“I believe a woman gets more if she acts feminine,” Reagan once famously said. And so she did, casting an adoring gaze upon her movie star-turned-President husband during his every speech, and styling herself as the actress that she was. After four years of a comparatively austere administration, Reagan made it her goal to re-glamorize the White House and its inhabitants. The one-shoulder Galanos column dress and long white gloves that she wore to the 1981 inauguration festivities foreshadowed eight years of refined designer looks (and Michelle Obama’s 2008 inauguration gown).
Her signature shade was a crimson dubbed “Reagan red,” a color she called a picker-upper. She commanded tailored suits and countless Oscar de la Renta creations as she hosted guests like Cher at chic receptions, always handling the task like a grand Hollywood affair. A 2007 exhibit at the Ronald Reagan Presidential Library showcased 80 of her favorite looks, including her 1952 wedding gown. De la Renta stated at the time that Reagan “never made a faux pas.” Fellow designer James Galanos agreed, telling W: “She never went to the extreme. Nancy’s daytime clothes were very clean and classic, what I call very good American style, the shirtwaist dresses and wonderful Adolfo suits. These clothes were perfect for her lifestyle, and she knew exactly what she was doing.”

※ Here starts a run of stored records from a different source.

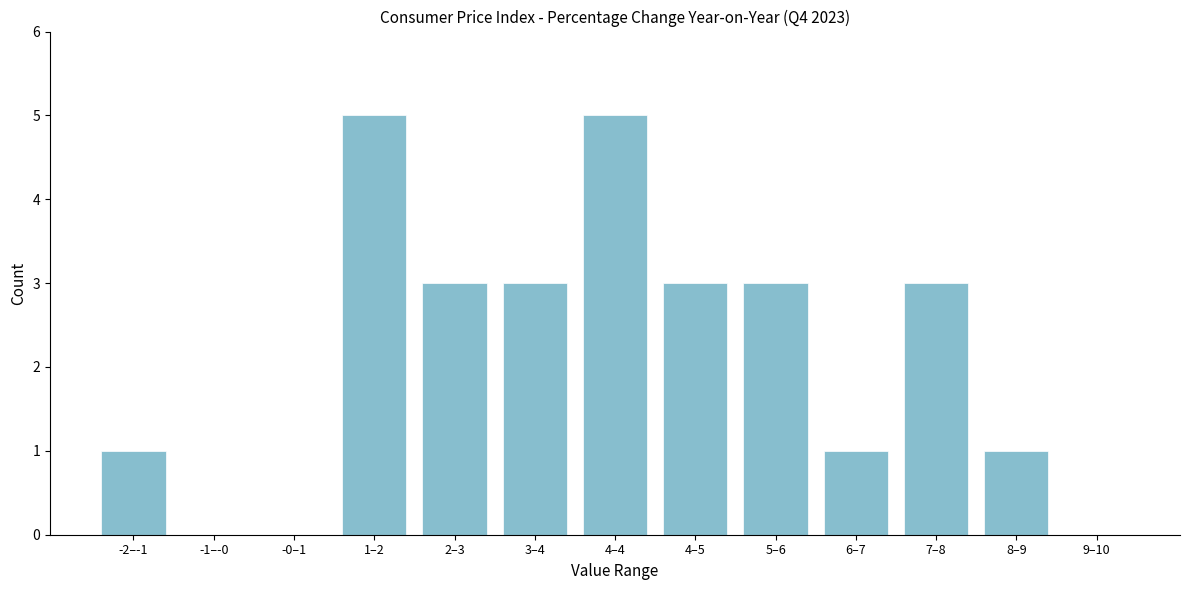

Reading left to right, list all the values displayed in this chart.

-2–-1=1	-1–-0=0	-0–1=0	1–2=5	2–3=3	3–4=3	4–4=5	4–5=3	5–6=3	6–7=1	7–8=3	8–9=1	9–10=0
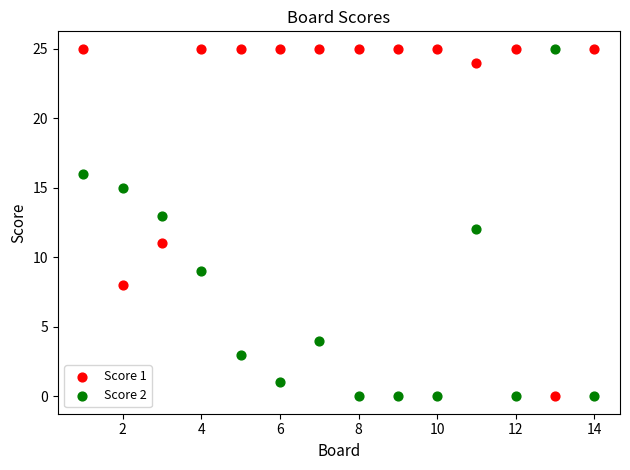

What is the X range (max minus min) for the scatter plot?

13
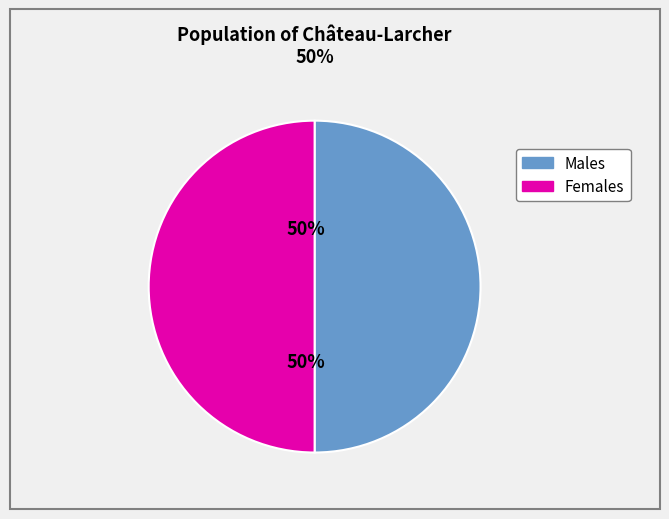

To the nearest percent, what is the average slice percentage?

50%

Her style was unquestionably appropriate, but the means with which she acquired them were not always so. She was criticized for accepting free designer clothing, though she defended this Ethics in Government Act violation by clarifying that the items were borrowed. In spite of this, she tirelessly campaigned for the “Just Say No” anti-drug movement, executed a successful White House redecoration through private donations, purchased a new china set and interacted with royalty at Prince Charles and Princess Diana’s 1981 wedding.